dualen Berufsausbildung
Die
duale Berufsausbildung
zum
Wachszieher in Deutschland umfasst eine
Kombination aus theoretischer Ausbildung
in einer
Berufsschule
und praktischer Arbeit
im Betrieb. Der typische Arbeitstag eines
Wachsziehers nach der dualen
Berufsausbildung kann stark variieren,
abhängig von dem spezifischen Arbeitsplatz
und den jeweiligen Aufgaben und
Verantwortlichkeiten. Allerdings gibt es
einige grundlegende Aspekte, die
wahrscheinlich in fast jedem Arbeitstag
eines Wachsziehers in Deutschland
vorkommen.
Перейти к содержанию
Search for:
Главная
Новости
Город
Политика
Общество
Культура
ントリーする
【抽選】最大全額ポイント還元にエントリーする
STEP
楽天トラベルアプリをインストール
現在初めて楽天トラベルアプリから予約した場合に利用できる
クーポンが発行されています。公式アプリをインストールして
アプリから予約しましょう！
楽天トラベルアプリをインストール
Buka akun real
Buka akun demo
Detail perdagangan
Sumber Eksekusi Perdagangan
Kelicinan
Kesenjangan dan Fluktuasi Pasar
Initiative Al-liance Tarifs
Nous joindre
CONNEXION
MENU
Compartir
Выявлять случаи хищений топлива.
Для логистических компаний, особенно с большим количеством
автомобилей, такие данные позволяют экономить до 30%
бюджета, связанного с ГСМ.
————————
• _WHAT IS BEING ASKED_:
Copy all the lines above again, putting "Fachschule" wherever "Berufsschule" appears and changing nothing else.

• _RESULT BELOW_:
dualen Berufsausbildung
Die
duale Berufsausbildung
zum
Wachszieher in Deutschland umfasst eine
Kombination aus theoretischer Ausbildung
in einer
Fachschule
und praktischer Arbeit
im Betrieb. Der typische Arbeitstag eines
Wachsziehers nach der dualen
Berufsausbildung kann stark variieren,
abhängig von dem spezifischen Arbeitsplatz
und den jeweiligen Aufgaben und
Verantwortlichkeiten. Allerdings gibt es
einige grundlegende Aspekte, die
wahrscheinlich in fast jedem Arbeitstag
eines Wachsziehers in Deutschland
vorkommen.
Перейти к содержанию
Search for:
Главная
Новости
Город
Политика
Общество
Культура
ントリーする
【抽選】最大全額ポイント還元にエントリーする
STEP
楽天トラベルアプリをインストール
現在初めて楽天トラベルアプリから予約した場合に利用できる
クーポンが発行されています。公式アプリをインストールして
アプリから予約しましょう！
楽天トラベルアプリをインストール
Buka akun real
Buka akun demo
Detail perdagangan
Sumber Eksekusi Perdagangan
Kelicinan
Kesenjangan dan Fluktuasi Pasar
Initiative Al-liance Tarifs
Nous joindre
CONNEXION
MENU
Compartir
Выявлять случаи хищений топлива.
Для логистических компаний, особенно с большим количеством
автомобилей, такие данные позволяют экономить до 30%
бюджета, связанного с ГСМ.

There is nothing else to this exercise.